Global warming is significantly increasing surface temperatures, and this increase is most pronounced towards the Arctic. High-latitude plant populations are spatially limited to shift their ranges, and should cope with warming in situ by means of phenotypic plasticity and/or adaptive evolution. Flowering phenology is a crucial trait in these extremely seasonal environments with narrow time windows for reproduction. Natural geothermal soil warming gradients provide a unique setting for studying long-term phenological responses to temperature, avoiding the confounding factors occurring in larger-scale (e.g. latitudinal) gradients, and allowing to evaluate both plastic and evolutionary responses.

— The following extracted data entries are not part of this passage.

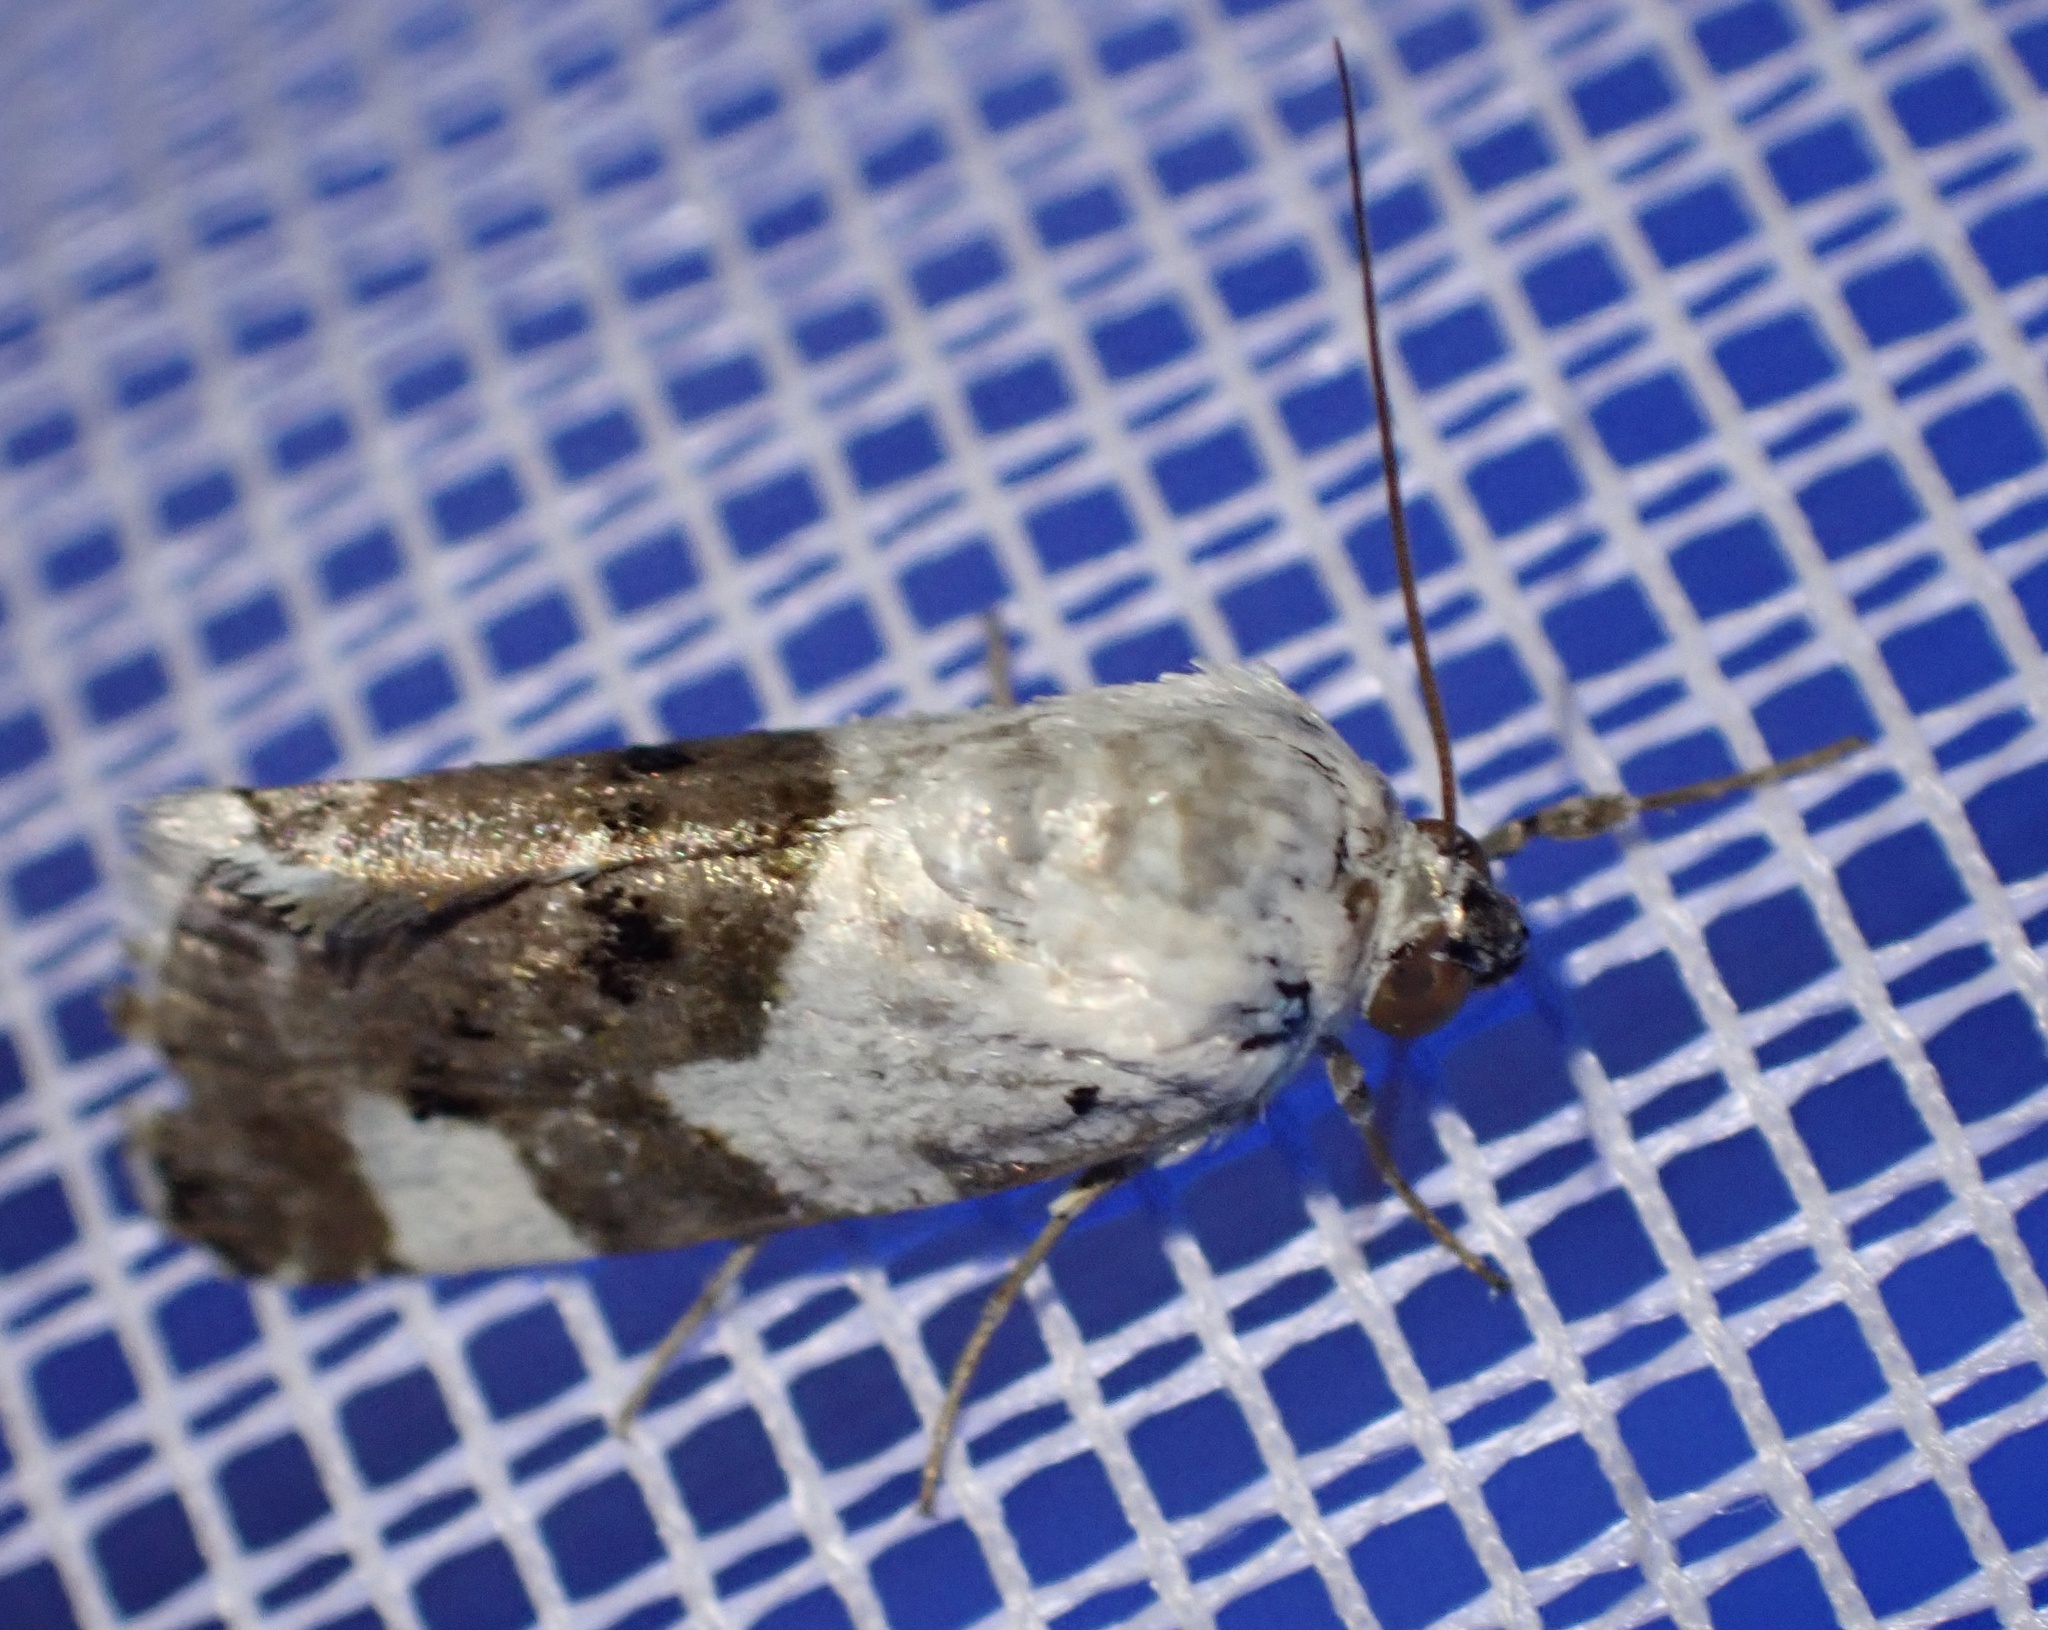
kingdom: Animalia
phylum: Arthropoda
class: Insecta
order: Lepidoptera
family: Noctuidae
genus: Acontia
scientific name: Acontia lucida
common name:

Here, we study trait expression and phenotypic selection on flowering phenology in the sub-arctic plant Cerastium fontanum in the Hengill geothermal area (Iceland), and we examine if temperature-driven differences in selection on phenology have resulted in genetic differentiation using a common garden experiment. We hypothesize that: 1) local soil warming leads to an earlier phenology, 2) phenotypic selection for early flowering is stronger in colder sites with shorter growing seasons, and 3) as a consequence of selection, differences in phenology in a common environment are related to soil temperature at the plant origin in a counter-gradient fashion, with plants originating from colder sites flowering earlier.
Results/Conclusions
Phenology was related to soil temperature across the geothermal soil warming gradient, with plants in locally warmer sites flowering earlier than plants at colder sites. Preliminary phenotypic selection analyses did not provide support for an interactive effect of phenology and soil temperature on fitness, and instead showed that fitness increased with early flowering, independent of temperature. We believe that this might result from environmental covariation, i.e. that both early flowering and fitness are correlated with favorable environmental conditions. Plants in the common garden responded to spring warming in a counter-gradient fashion: plants originating from warmer sites flowered relatively later than those originating from colder sites. We suggest that this is because plants from colder sites have been selected to compensate for the shorter growing season by starting development at lower temperatures, while plants from warmer sites are released from the restriction posed by a short growing season and can delay flowering until temperatures are higher. We demonstrate that soil temperature influences trait expression and provide evidence for the existence of genetically-determined variation in flowering phenology. These results illustrate how phenological responses to global warming might combine short-term plastic responses and long-term evolutionary responses that can act in opposite directions.